I was expecting Peter Lumsdaine to reply to this, but perhaps he's away. In discussions with Steve Awodey and myself, Peter recently established the fact that every co-category in a pretopos is a co-equivalence relation; more specifically, the "co-domain" and "co-codomain" maps (sorry, but I can't see any other way to describe them) are the cokernel pair of a (unique) monomorphism (namely, their equalizer). Peter Johnstone On Tue, 12 Aug 2008, Toby Bartels wrote:
I've been thinking idly about a concept dual to categories in much the same way that co-algebras are dual to algebras, and I've decided that I'd like to more about it. To be precise, if V is a monoidal category, then a category enriched over V has maps [A,B] (x) [B,C] -> [A,C], while a cocategory enriched over V has maps [A,C] -> [A,B] (x) [B,C]. (You can fill in the rest of the definition for yourself.)

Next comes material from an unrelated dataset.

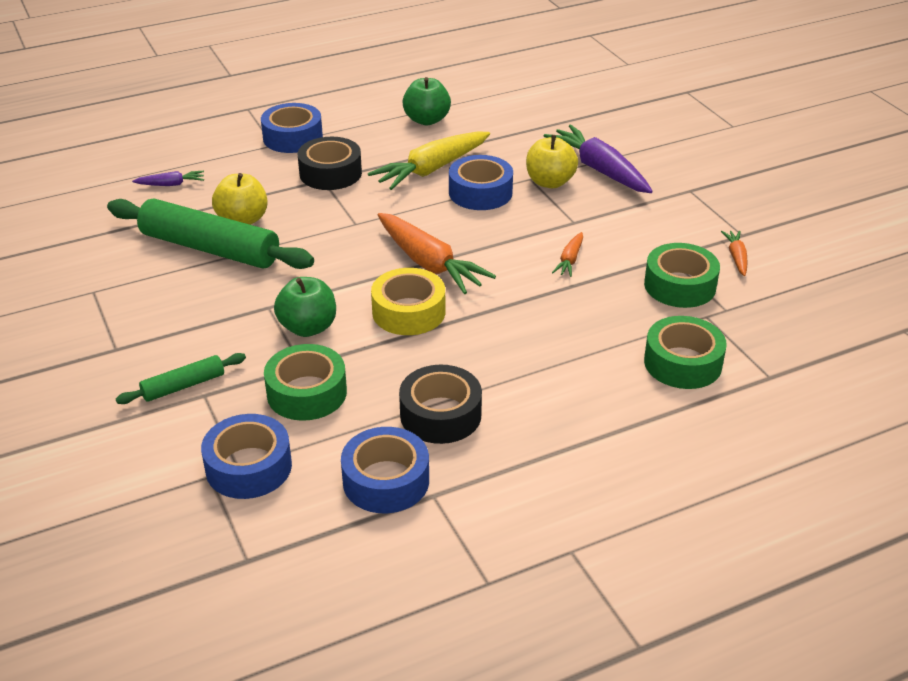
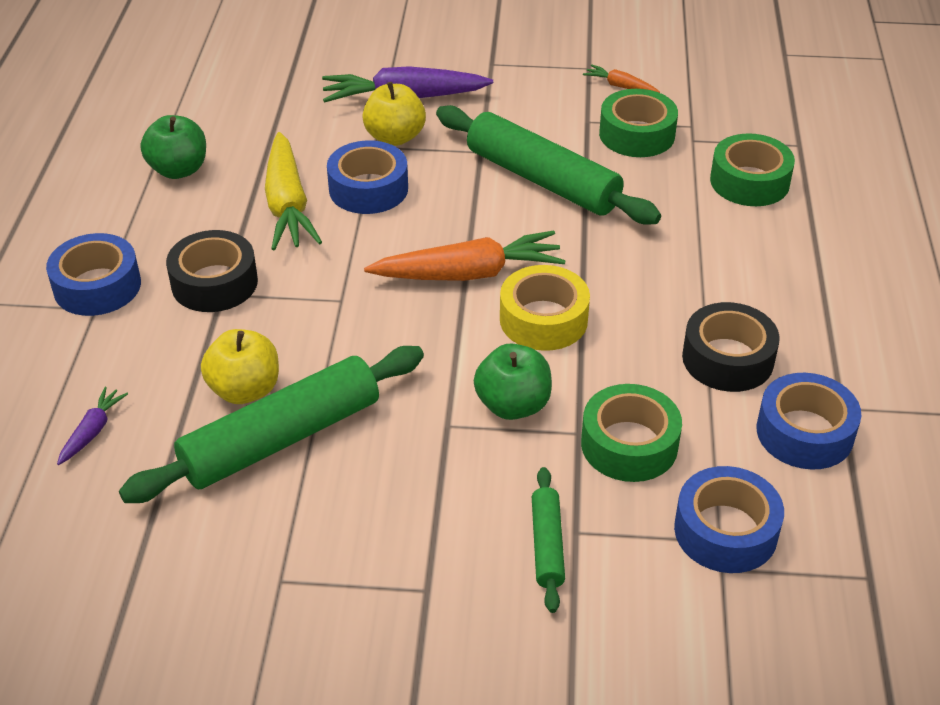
camera: 60 degrees left, 5 degrees up
(570, 260) = (542, 180): orange carrot -> green rolling pin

Searching Google, this concept appears to be known (under this name) in the case where V is Abelian, but I'm not so interested in that. I'm more interested in the case where V is a pretopos (like Set) equipped with the coproduct (disjoint union) as the monoidal structure (x). My motivation is that this concept is important in constructive analysis when V is a Heyting algebra equipped with disjunction as (x). (This defines a V-valued apartness relation on the set of objects; but I'm stating even this fact in more generality than I've ever seen.)
So if anyone has heard of this concept where V is not assumed abelian, or even knows of a good introduction where V is assumed abelian, then I would be interested in references.
--Toby